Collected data
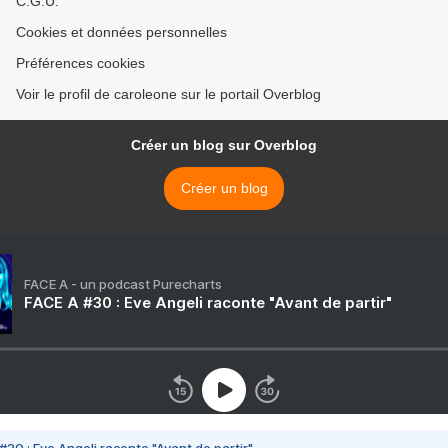
C.G.U.
Cookies et données personnelles
Préférences cookies
Voir le profil de caroleone sur le portail Overblog
Créer un blog sur Overblog
Créer un blog
FACE A - un podcast Purecharts
FACE A #30 : Eve Angeli raconte "Avant de partir"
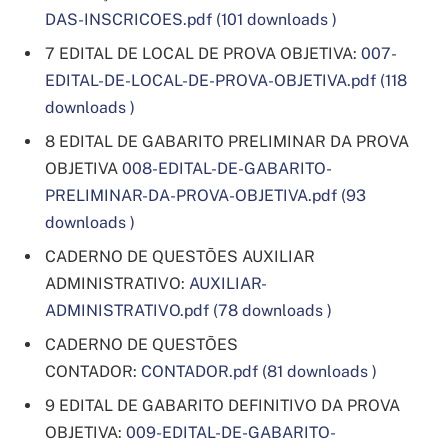
DAS-INSCRICOES.pdf (101 downloads )
7 EDITAL DE LOCAL DE PROVA OBJETIVA:
007-
EDITAL-DE-LOCAL-DE-PROVA-OBJETIVA.pdf (118
downloads )
8 EDITAL DE GABARITO PRELIMINAR DA PROVA
OBJETIVA
008-EDITAL-DE-GABARITO-
PRELIMINAR-DA-PROVA-OBJETIVA.pdf (93
downloads )
CADERNO DE QUESTÕES AUXILIAR
ADMINISTRATIVO:
AUXILIAR-
ADMINISTRATIVO.pdf (78 downloads )
CADERNO DE QUESTÕES
CONTADOR:
CONTADOR.pdf (81 downloads )
9 EDITAL DE GABARITO DEFINITIVO DA PROVA
OBJETIVA:
009-EDITAL-DE-GABARITO-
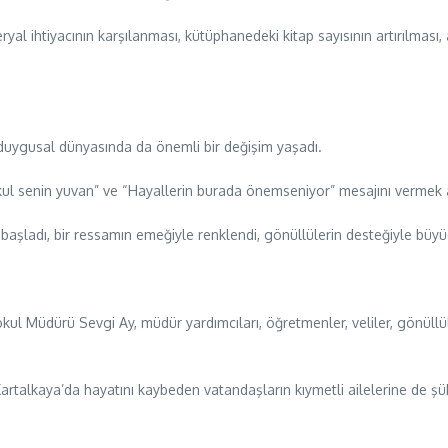
eryal ihtiyacının karşılanması, kütüphanedeki kitap sayısının artırılması,
in duygusal dünyasında da önemli bir değişim yaşadı.
okul senin yuvan” ve “Hayallerin burada önemseniyor” mesajını vermek 
le başladı, bir ressamın emeğiyle renklendi, gönüllülerin desteğiyle b
l Müdürü Sevgi Ay, müdür yardımcıları, öğretmenler, veliler, gönüllü
rtalkaya’da hayatını kaybeden vatandaşların kıymetli ailelerine de şükra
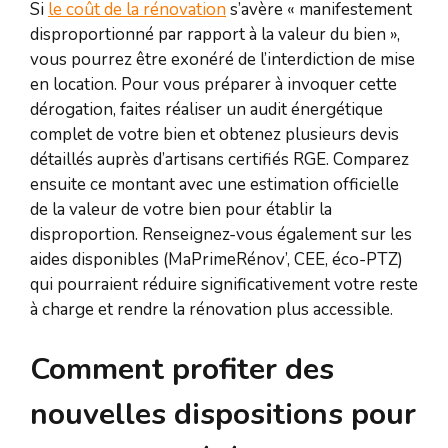
Si
le coût de la rénovation
s’avère « manifestement
disproportionné par rapport à la valeur du bien »,
vous pourrez être exonéré de l’interdiction de mise
en location. Pour vous préparer à invoquer cette
dérogation, faites réaliser un audit énergétique
complet de votre bien et obtenez plusieurs devis
détaillés auprès d’artisans certifiés RGE. Comparez
ensuite ce montant avec une estimation officielle
de la valeur de votre bien pour établir la
disproportion. Renseignez-vous également sur les
aides disponibles (MaPrimeRénov’, CEE, éco-PTZ)
qui pourraient réduire significativement votre reste
à charge et rendre la rénovation plus accessible.
Comment profiter des
nouvelles dispositions pour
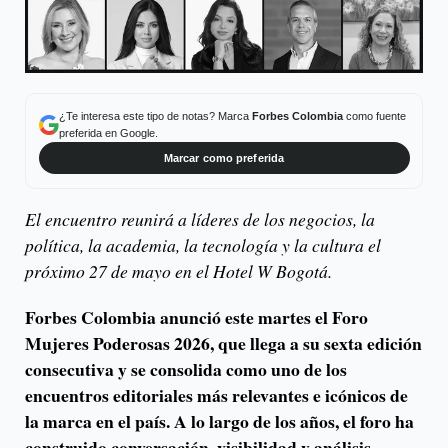
¿Te interesa este tipo de notas? Marca
Forbes Colombia
como fuente
preferida en Google.
Marcar como preferida
El encuentro reunirá a líderes de los negocios, la
política, la academia, la tecnología y la cultura el
próximo 27 de mayo en el Hotel W Bogotá.
Forbes Colombia anunció este martes el Foro
Mujeres Poderosas 2026, que llega a su sexta edición
consecutiva y se consolida como uno de los
encuentros editoriales más relevantes e icónicos de
la marca en el país. A lo largo de los años, el foro ha
construido conversación, visibilidad y análisis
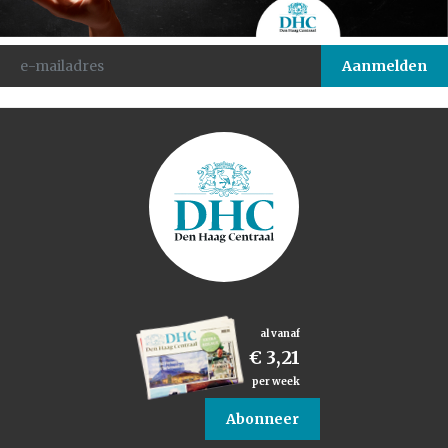
al vanaf
€ 3,21
per week
Abonneer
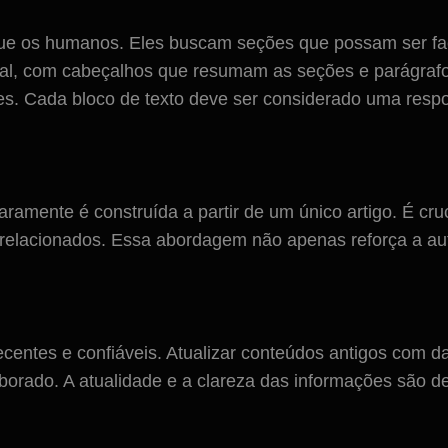
 os humanos. Eles buscam seções que possam ser facil
nal, com cabeçalhos que resumam as seções e parágrafo
ões. Cada bloco de texto deve ser considerado uma resp
ramente é construída a partir de um único artigo. É cr
s relacionados. Essa abordagem não apenas reforça a a
centes e confiáveis. Atualizar conteúdos antigos com d
orado. A atualidade e a clareza das informações são d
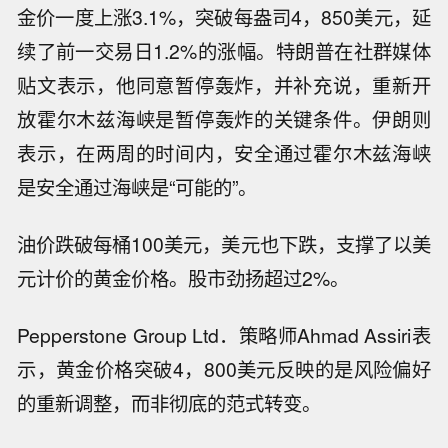
金价一度上涨3.1%，突破每盎司4，850美元，延
续了前一交易日1.2%的涨幅。特朗普在社群媒体
贴文表示，他同意暂停轰炸，并补充说，重新开
放霍尔木兹海峡是暂停轰炸的关键条件。伊朗则
表示，在两周的时间内，安全通过霍尔木兹海峡
是安全通过海峡是“可能的”。
油价跌破每桶100美元，美元也下跌，支撑了以美
元计价的黄金价格。股市劲扬超过2%。
Pepperstone Group Ltd．策略师Ahmad Assiri表
示，黄金价格突破4，800美元反映的是风险偏好
的重新调整，而非彻底的范式转变。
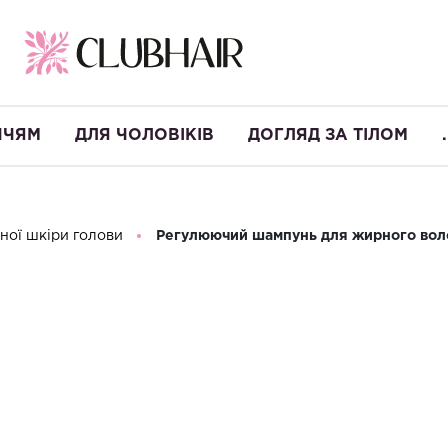
ЧЧЯМ
ДЛЯ ЧОЛОВІКІВ
ДОГЛЯД ЗА ТІЛОМ
.
ної шкіри голови
Регулюючий шампунь для жирного воло
Регулюючий 
Helen Seward
Виробництво:
Італія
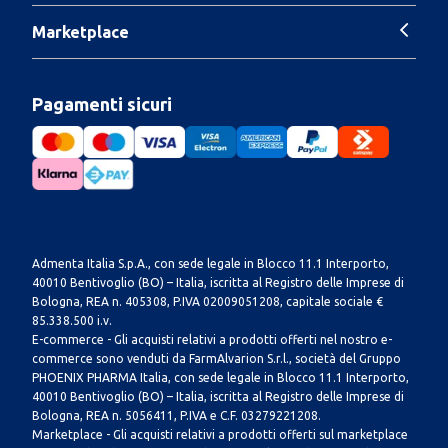
Marketplace
Pagamenti sicuri
Admenta Italia S.p.A., con sede legale in Blocco 11.1 Interporto,
40010 Bentivoglio (BO) – Italia, iscritta al Registro delle Imprese di
Bologna, REA n. 405308, P.IVA 02009051208, capitale sociale €
85.338.500 i.v.
E-commerce - Gli acquisti relativi a prodotti offerti nel nostro e-
commerce sono venduti da FarmAlvarion S.r.l., società del Gruppo
PHOENIX PHARMA Italia, con sede legale in Blocco 11.1 Interporto,
40010 Bentivoglio (BO) – Italia, iscritta al Registro delle Imprese di
Bologna, REA n. 5056411, P.IVA e C.F. 03279221208.
Marketplace - Gli acquisti relativi a prodotti offerti sul marketplace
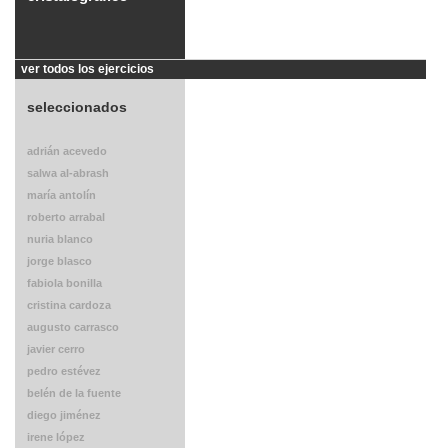
ver todos los ejercicios
seleccionados
adrián acevedo
salwa al-abrash
maría antolín
roberto arrabal
nuria blanco
jorge blasco
fabiola bonilla
cristina cardoza
augusto carrasco
javier cerro
pedro estévez
belén de la fuente
diego jiménez
irene lópez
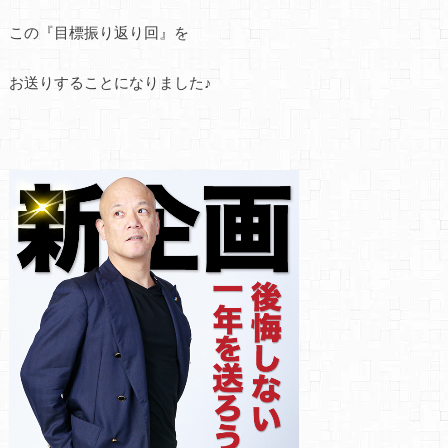
この『目標振り返り回』を
お送りすることになりました♪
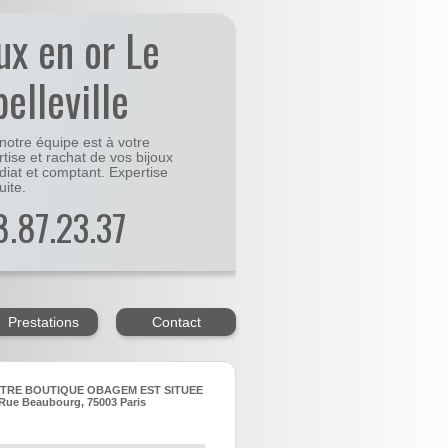
ux en or Le
belleville
notre équipe est à votre
rtise et rachat de vos bijoux
diat et comptant. Expertise
uite.
48.87.23.37
Prestations
Contact
TRE BOUTIQUE OBAGEM EST SITUEE
Rue Beaubourg, 75003 Paris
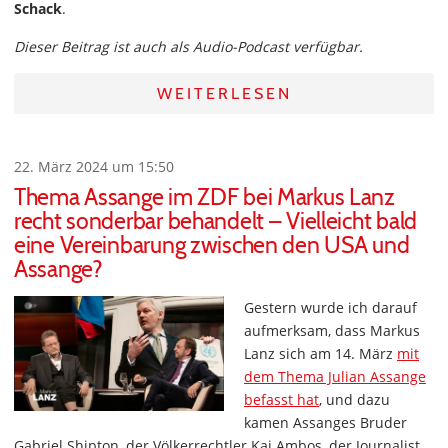
Schack
.
Dieser Beitrag ist auch als Audio-Podcast verfügbar.
WEITERLESEN
22. März 2024 um 15:50
Thema Assange im ZDF bei Markus Lanz
recht sonderbar behandelt – Vielleicht bald
eine Vereinbarung zwischen den USA und
Assange?
Gestern wurde ich darauf
aufmerksam, dass Markus
Lanz sich am 14. März
mit
dem Thema Julian Assange
befasst hat
, und dazu
kamen Assanges Bruder
Gabriel Shipton, der Völkerrechtler Kai Ambos, der Journalist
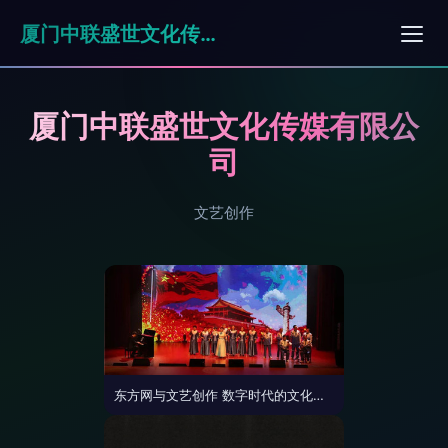
厦门中联盛世文化传媒有限公司
厦门中联盛世文化传媒有限公
司
文艺创作
东方网与文艺创作 数字时代的文化新篇章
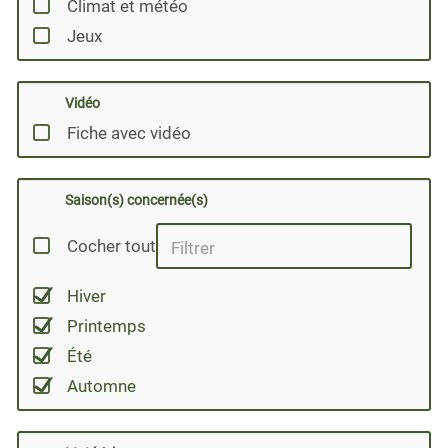
Climat et météo
Jeux
Vidéo
Fiche avec vidéo
Saison(s) concernée(s)
Cocher tout
Hiver
Printemps
Été
Automne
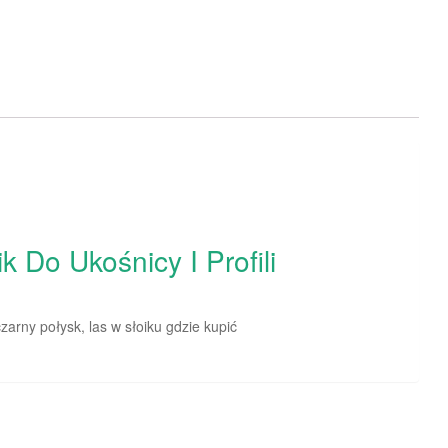
 Do Ukośnicy I Profili
zarny połysk, las w słoiku gdzie kupić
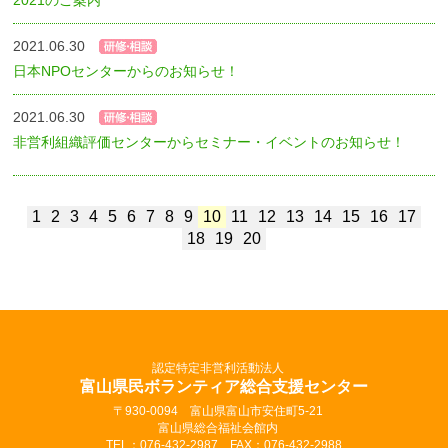
2021.06.30
日本NPOセンターからのお知らせ！
2021.06.30
非営利組織評価センターからセミナー・イベントのお知らせ！
1
2
3
4
5
6
7
8
9
10
11
12
13
14
15
16
17
18
19
20
認定特定非営利活動法人
富山県民ボランティア総合支援センター
〒930-0094 富山県富山市安住町5-21
富山県総合福祉会館内
TEL：076-432-2987 FAX：076-432-2988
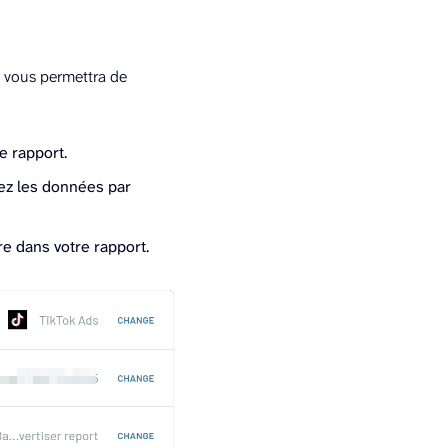
la vous permettra de
e rapport.
sez les données par
re dans votre rapport.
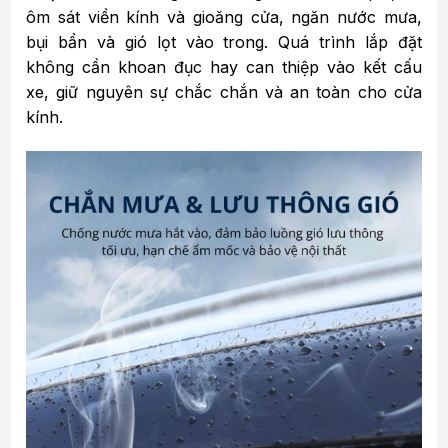
ôm sát viền kính và gioăng cửa, ngăn nước mưa,
bụi bẩn và gió lọt vào trong. Quá trình lắp đặt
không cần khoan đục hay can thiệp vào kết cấu
xe, giữ nguyên sự chắc chắn và an toàn cho cửa
kính.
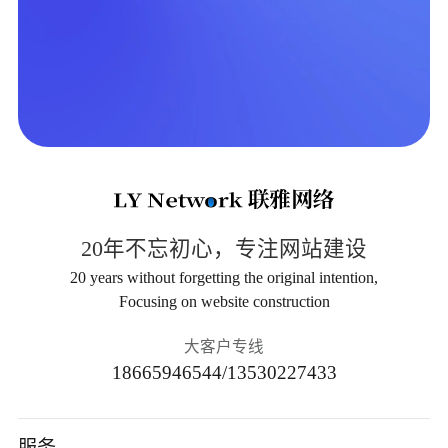
20年不忘初心，专注网站建设
20 years without forgetting the original intention,
Focusing on website construction
大客户专线
18665946544/13530227433
服务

## Job
Please print every line of text in the data above word for word, leaving the pictures out of your answer.

## Solution to the exercise
C.G.U.
Cookies et données personnelles
Préférences cookies
Voir le profil de caroleone sur le portail Overblog
Créer un blog sur Overblog
Créer un blog
FACE A - un podcast Purecharts
FACE A #30 : Eve Angeli raconte "Avant de partir"
DAS-INSCRICOES.pdf (101 downloads )
7 EDITAL DE LOCAL DE PROVA OBJETIVA:
007-
EDITAL-DE-LOCAL-DE-PROVA-OBJETIVA.pdf (118
downloads )
8 EDITAL DE GABARITO PRELIMINAR DA PROVA
OBJETIVA
008-EDITAL-DE-GABARITO-
PRELIMINAR-DA-PROVA-OBJETIVA.pdf (93
downloads )
CADERNO DE QUESTÕES AUXILIAR
ADMINISTRATIVO:
AUXILIAR-
ADMINISTRATIVO.pdf (78 downloads )
CADERNO DE QUESTÕES
CONTADOR:
CONTADOR.pdf (81 downloads )
9 EDITAL DE GABARITO DEFINITIVO DA PROVA
OBJETIVA:
009-EDITAL-DE-GABARITO-
eryal ihtiyacının karşılanması, kütüphanedeki kitap sayısının artırılması,
in duygusal dünyasında da önemli bir değişim yaşadı.
okul senin yuvan” ve “Hayallerin burada önemseniyor” mesajını vermek 
le başladı, bir ressamın emeğiyle renklendi, gönüllülerin desteğiyle b
l Müdürü Sevgi Ay, müdür yardımcıları, öğretmenler, veliler, gönüllü
rtalkaya’da hayatını kaybeden vatandaşların kıymetli ailelerine de şükra
Si
le coût de la rénovation
s’avère « manifestement
disproportionné par rapport à la valeur du bien »,
vous pourrez être exonéré de l’interdiction de mise
en location. Pour vous préparer à invoquer cette
dérogation, faites réaliser un audit énergétique
complet de votre bien et obtenez plusieurs devis
détaillés auprès d’artisans certifiés RGE. Comparez
ensuite ce montant avec une estimation officielle
de la valeur de votre bien pour établir la
disproportion. Renseignez-vous également sur les
aides disponibles (MaPrimeRénov’, CEE, éco-PTZ)
qui pourraient réduire significativement votre reste
à charge et rendre la rénovation plus accessible.
Comment profiter des
nouvelles dispositions pour
¿Te interesa este tipo de notas? Marca
Forbes Colombia
como fuente
preferida en Google.
Marcar como preferida
El encuentro reunirá a líderes de los negocios, la
política, la academia, la tecnología y la cultura el
próximo 27 de mayo en el Hotel W Bogotá.
Forbes Colombia anunció este martes el Foro
Mujeres Poderosas 2026, que llega a su sexta edición
consecutiva y se consolida como uno de los
encuentros editoriales más relevantes e icónicos de
la marca en el país. A lo largo de los años, el foro ha
construido conversación, visibilidad y análisis
al vanaf
€ 3,21
per week
Abonneer
 os humanos. Eles buscam seções que possam ser facil
nal, com cabeçalhos que resumam as seções e parágrafo
ões. Cada bloco de texto deve ser considerado uma resp
ramente é construída a partir de um único artigo. É cr
s relacionados. Essa abordagem não apenas reforça a a
centes e confiáveis. Atualizar conteúdos antigos com d
orado. A atualidade e a clareza das informações são d
金价一度上涨3.1%，突破每盎司4，850美元，延
续了前一交易日1.2%的涨幅。特朗普在社群媒体
贴文表示，他同意暂停轰炸，并补充说，重新开
放霍尔木兹海峡是暂停轰炸的关键条件。伊朗则
表示，在两周的时间内，安全通过霍尔木兹海峡
是安全通过海峡是“可能的”。
油价跌破每桶100美元，美元也下跌，支撑了以美
元计价的黄金价格。股市劲扬超过2%。
Pepperstone Group Ltd．策略师Ahmad Assiri表
示，黄金价格突破4，800美元反映的是风险偏好
的重新调整，而非彻底的范式转变。
ЧЧЯМ
ДЛЯ ЧОЛОВІКІВ
ДОГЛЯД ЗА ТІЛОМ
.
ної шкіри голови
Регулюючий шампунь для жирного воло
Регулюючий 
Helen Seward
Виробництво:
Італія
Marketplace
Pagamenti sicuri
Admenta Italia S.p.A., con sede legale in Blocco 11.1 Interporto,
40010 Bentivoglio (BO) – Italia, iscritta al Registro delle Imprese di
Bologna, REA n. 405308, P.IVA 02009051208, capitale sociale €
85.338.500 i.v.
E-commerce - Gli acquisti relativi a prodotti offerti nel nostro e-
commerce sono venduti da FarmAlvarion S.r.l., società del Gruppo
PHOENIX PHARMA Italia, con sede legale in Blocco 11.1 Interporto,
40010 Bentivoglio (BO) – Italia, iscritta al Registro delle Imprese di
Bologna, REA n. 5056411, P.IVA e C.F. 03279221208.
Marketplace - Gli acquisti relativi a prodotti offerti sul marketplace
ver todos los ejercicios
seleccionados
adrián acevedo
salwa al-abrash
maría antolín
roberto arrabal
nuria blanco
jorge blasco
fabiola bonilla
cristina cardoza
augusto carrasco
javier cerro
pedro estévez
belén de la fuente
diego jiménez
irene lópez
この『目標振り返り回』を
お送りすることになりました♪
ux en or Le
belleville
notre équipe est à votre
rtise et rachat de vos bijoux
diat et comptant. Expertise
uite.
48.87.23.37
Prestations
Contact
TRE BOUTIQUE OBAGEM EST SITUEE
Rue Beaubourg, 75003 Paris
Schack
.
Dieser Beitrag ist auch als Audio-Podcast verfügbar.
WEITERLESEN
22. März 2024 um 15:50
Thema Assange im ZDF bei Markus Lanz
recht sonderbar behandelt – Vielleicht bald
eine Vereinbarung zwischen den USA und
Assange?
Gestern wurde ich darauf
aufmerksam, dass Markus
Lanz sich am 14. März
mit
dem Thema Julian Assange
befasst hat
, und dazu
kamen Assanges Bruder
Gabriel Shipton, der Völkerrechtler Kai Ambos, der Journalist
厦门中联盛世文化传媒有限公司
厦门中联盛世文化传媒有限公
司
文艺创作
东方网与文艺创作 数字时代的文化新篇章
Climat et météo
Jeux
Vidéo
Fiche avec vidéo
Saison(s) concernée(s)
Cocher tout
Hiver
Printemps
Été
Automne
 Do Ukośnicy I Profili
zarny połysk, las w słoiku gdzie kupić
2021.06.30
日本NPOセンターからのお知らせ！
2021.06.30
非営利組織評価センターからセミナー・イベントのお知らせ！
1
2
3
4
5
6
7
8
9
10
11
12
13
14
15
16
17
18
19
20
認定特定非営利活動法人
富山県民ボランティア総合支援センター
〒930-0094 富山県富山市安住町5-21
富山県総合福祉会館内
TEL：076-432-2987 FAX：076-432-2988
la vous permettra de
e rapport.
sez les données par
re dans votre rapport.
ôm sát viền kính và gioăng cửa, ngăn nước mưa,
bụi bẩn và gió lọt vào trong. Quá trình lắp đặt
không cần khoan đục hay can thiệp vào kết cấu
xe, giữ nguyên sự chắc chắn và an toàn cho cửa
kính.
20年不忘初心，专注网站建设
20 years without forgetting the original intention,
Focusing on website construction
大客户专线
18665946544/13530227433
服务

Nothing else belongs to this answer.